Tax Rate (retail or wholesale) – Qualifying retailers and wholesalers are entities primarily engaged in retail and/or wholesale trade. To qualify, an entity must have at least 50% of total revenue derived from those activities, less than 50% of total revenue from the sale of products it produces or from an affiliated entity, and the taxpayer does not provide retail or wholesale utilities (including telecommunications services, electricity, or gas).
Tax Rate (other than retail or wholesale) – For most entities, this is the tax rate on its taxable margin.
Compensation Deduction Limit – This is the annual limit per officer, director, owner, partner and employee to calculate the margin via the compensation deduction method.
EZ Computation Total Revenue Threshold – Taxpayers with revenue less than the EZ Computation revenue threshold may choose to file Form 05-169 for a potentially more favorable tax outcome. This is a popular choice among taxpayers who are not in manufacturing or service industries.

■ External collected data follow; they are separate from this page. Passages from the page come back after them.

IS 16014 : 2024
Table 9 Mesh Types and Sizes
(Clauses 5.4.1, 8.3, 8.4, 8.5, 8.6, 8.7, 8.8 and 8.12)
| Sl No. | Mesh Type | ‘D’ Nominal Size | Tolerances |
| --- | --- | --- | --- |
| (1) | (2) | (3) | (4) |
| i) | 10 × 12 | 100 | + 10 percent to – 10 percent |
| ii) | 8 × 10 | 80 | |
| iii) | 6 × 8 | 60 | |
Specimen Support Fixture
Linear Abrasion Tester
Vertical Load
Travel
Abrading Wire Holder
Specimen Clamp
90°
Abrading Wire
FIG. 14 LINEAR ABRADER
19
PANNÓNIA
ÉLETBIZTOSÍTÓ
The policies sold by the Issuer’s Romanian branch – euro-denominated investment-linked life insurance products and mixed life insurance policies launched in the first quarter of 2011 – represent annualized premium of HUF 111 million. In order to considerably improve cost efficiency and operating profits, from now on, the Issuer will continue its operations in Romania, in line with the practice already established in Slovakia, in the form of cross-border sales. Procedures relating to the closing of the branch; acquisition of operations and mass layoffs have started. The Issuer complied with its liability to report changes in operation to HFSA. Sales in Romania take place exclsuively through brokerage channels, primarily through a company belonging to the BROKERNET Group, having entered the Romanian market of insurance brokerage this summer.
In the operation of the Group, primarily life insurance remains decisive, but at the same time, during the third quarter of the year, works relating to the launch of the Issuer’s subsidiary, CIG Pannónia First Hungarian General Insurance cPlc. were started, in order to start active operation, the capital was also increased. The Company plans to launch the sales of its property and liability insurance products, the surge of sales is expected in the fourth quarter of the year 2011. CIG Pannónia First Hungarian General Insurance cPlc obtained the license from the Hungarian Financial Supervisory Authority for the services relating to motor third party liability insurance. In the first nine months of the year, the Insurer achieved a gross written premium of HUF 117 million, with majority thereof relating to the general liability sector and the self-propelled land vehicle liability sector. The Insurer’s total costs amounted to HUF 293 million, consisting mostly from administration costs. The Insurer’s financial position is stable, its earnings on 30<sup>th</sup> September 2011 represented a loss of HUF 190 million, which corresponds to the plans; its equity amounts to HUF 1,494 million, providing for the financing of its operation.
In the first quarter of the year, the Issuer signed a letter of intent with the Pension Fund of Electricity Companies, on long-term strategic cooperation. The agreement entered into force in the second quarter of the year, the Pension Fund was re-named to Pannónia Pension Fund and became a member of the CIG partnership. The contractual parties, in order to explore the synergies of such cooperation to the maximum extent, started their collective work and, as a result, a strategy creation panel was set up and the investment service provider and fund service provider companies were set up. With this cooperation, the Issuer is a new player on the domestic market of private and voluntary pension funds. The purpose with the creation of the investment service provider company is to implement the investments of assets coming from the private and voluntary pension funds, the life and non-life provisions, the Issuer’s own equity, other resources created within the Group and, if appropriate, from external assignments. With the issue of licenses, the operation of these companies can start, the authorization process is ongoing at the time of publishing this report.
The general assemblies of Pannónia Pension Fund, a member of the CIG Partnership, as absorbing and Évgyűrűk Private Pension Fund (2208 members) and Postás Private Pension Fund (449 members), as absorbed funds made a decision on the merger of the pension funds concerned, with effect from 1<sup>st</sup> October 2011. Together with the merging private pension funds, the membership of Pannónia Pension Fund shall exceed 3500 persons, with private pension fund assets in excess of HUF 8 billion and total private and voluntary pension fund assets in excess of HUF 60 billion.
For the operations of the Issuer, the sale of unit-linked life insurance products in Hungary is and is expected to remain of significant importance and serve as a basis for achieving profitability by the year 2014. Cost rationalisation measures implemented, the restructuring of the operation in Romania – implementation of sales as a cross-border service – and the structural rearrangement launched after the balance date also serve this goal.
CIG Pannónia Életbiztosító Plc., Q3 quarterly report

EZ Computation Rate – The rate is applied against the taxable revenue. No other deduction method is allowed and any credits available for that report year are foregone. As you can see, there are a variety of methods that can be used to calculate an entity’s franchise tax for a particular year. In some cases, the proper reporting method and forms used will vary in order to lessen the potential tax burden.